Go line by line through the records below. Copy whichever lines contain the string "page".

[Provided data Boundary: Start]

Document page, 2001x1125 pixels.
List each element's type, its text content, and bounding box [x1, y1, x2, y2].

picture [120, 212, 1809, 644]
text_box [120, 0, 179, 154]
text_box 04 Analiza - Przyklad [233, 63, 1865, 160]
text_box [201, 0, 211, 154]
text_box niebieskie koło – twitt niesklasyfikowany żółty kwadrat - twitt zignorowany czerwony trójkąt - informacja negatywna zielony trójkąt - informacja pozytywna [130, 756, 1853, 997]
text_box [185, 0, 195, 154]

[Provided data Boundary: End]
[Provided data Boundary: Start]

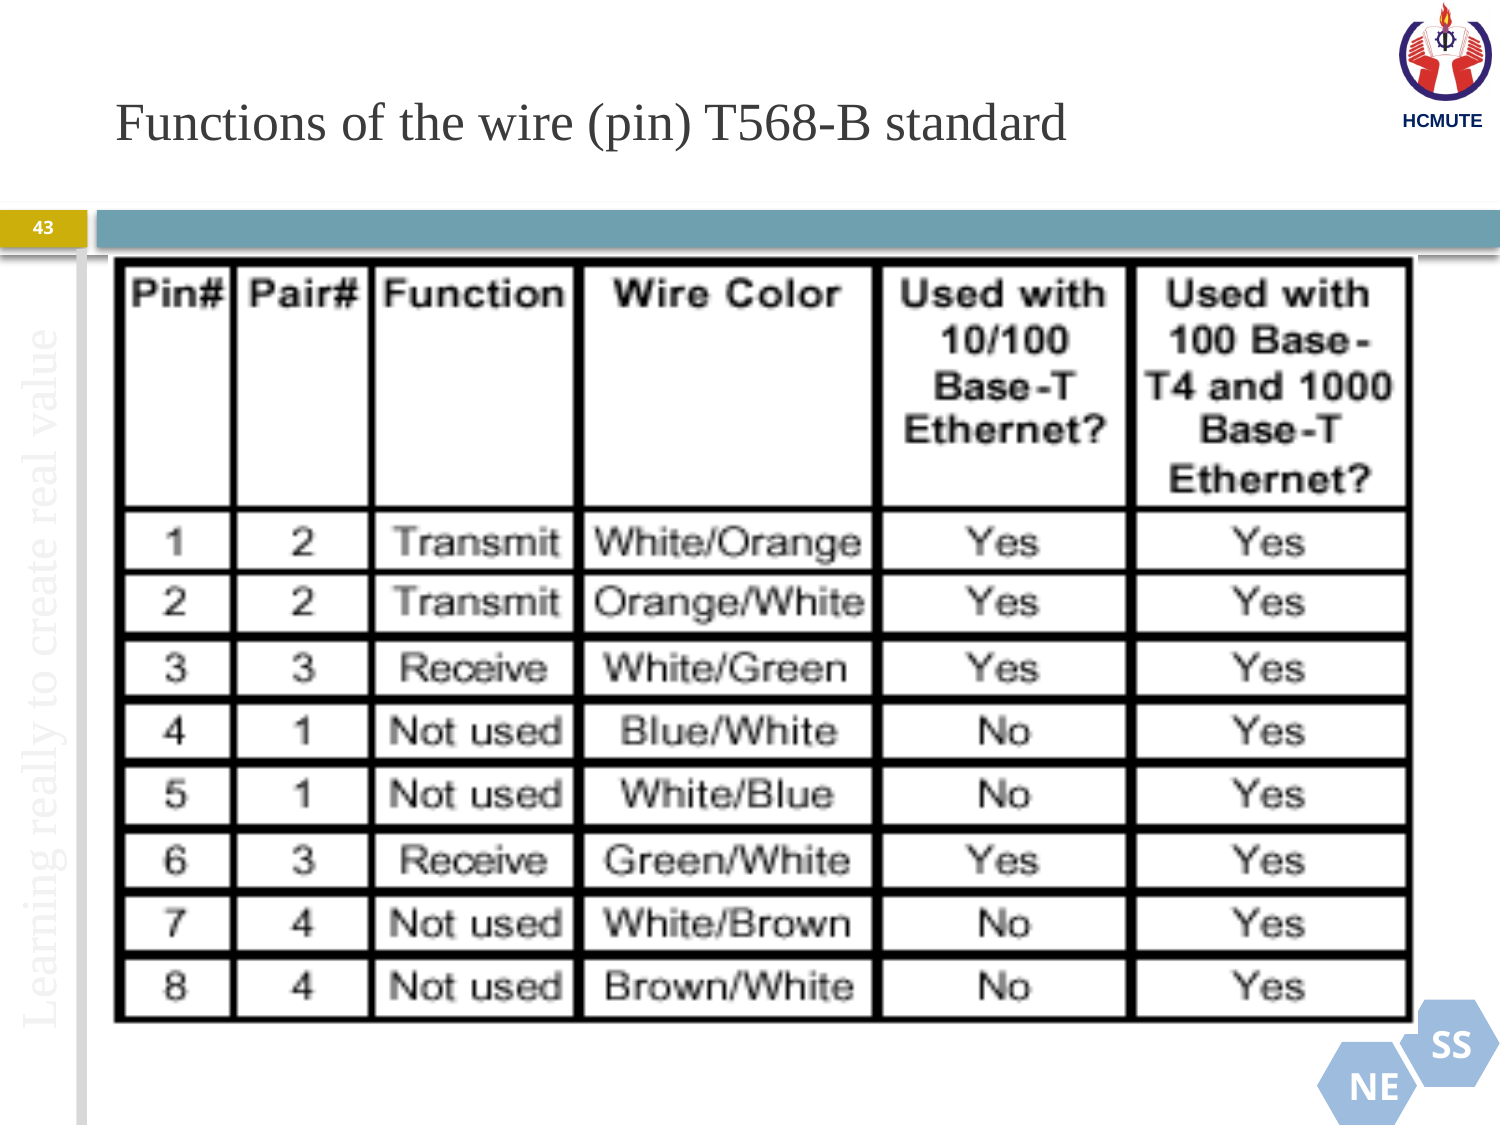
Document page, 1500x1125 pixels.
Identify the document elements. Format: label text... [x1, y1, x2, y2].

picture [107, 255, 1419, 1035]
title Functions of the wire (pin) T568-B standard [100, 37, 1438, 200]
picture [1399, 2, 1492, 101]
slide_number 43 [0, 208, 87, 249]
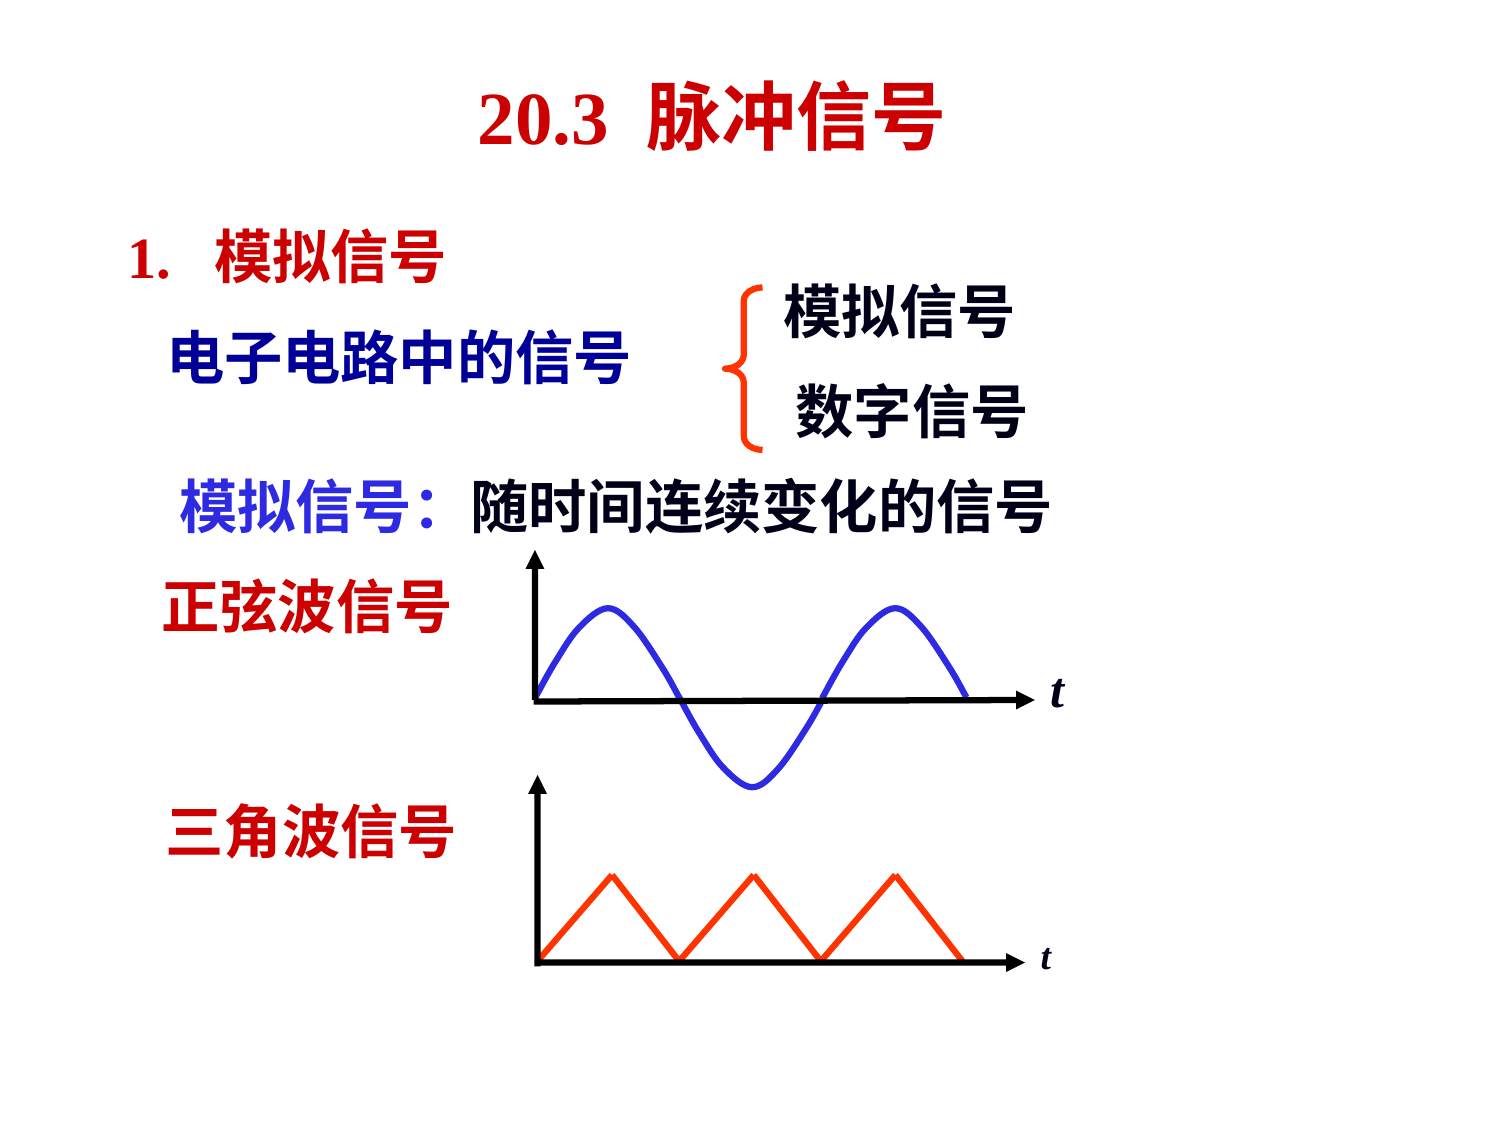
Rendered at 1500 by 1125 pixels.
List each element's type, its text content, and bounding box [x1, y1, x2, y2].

[Provided data Boundary: End]
[Provided data Boundary: Start]

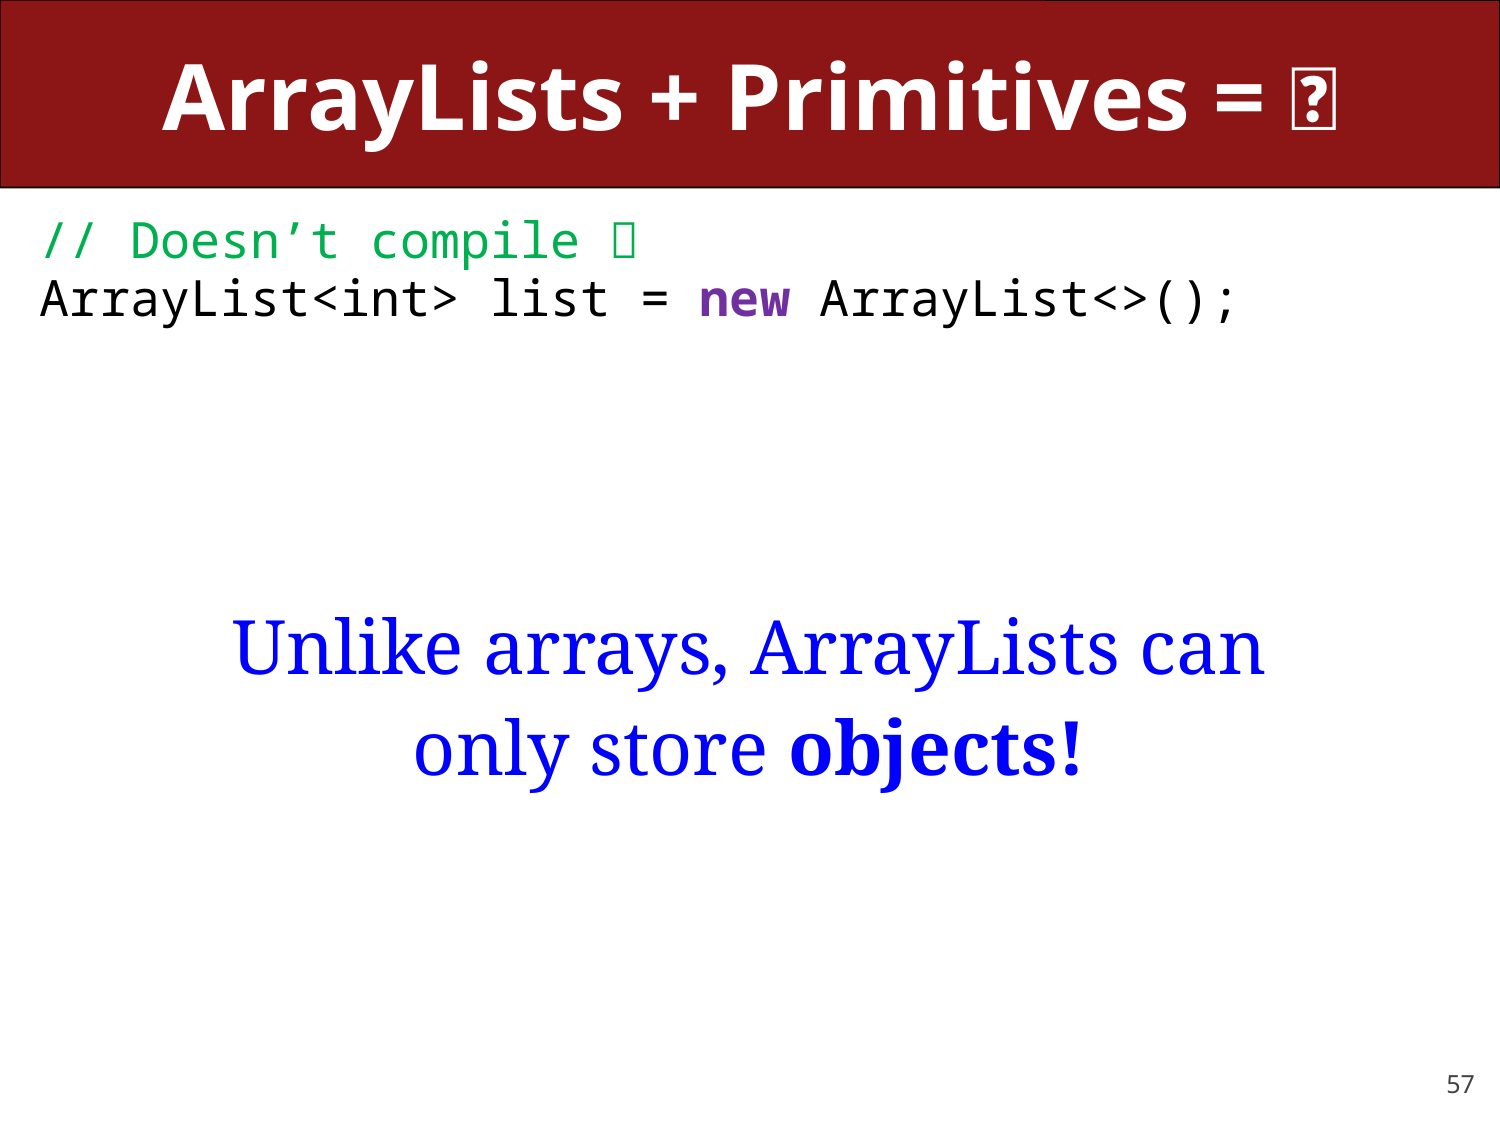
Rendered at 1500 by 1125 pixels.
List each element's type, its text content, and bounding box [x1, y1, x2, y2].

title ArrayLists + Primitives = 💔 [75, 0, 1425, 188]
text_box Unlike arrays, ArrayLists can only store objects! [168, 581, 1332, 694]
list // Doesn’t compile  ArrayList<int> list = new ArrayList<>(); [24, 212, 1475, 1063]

[Provided data Boundary: End]

◆ Solution for this problem:
Document page, 2001x1125 pixels.
Document page, 1500x1125 pixels.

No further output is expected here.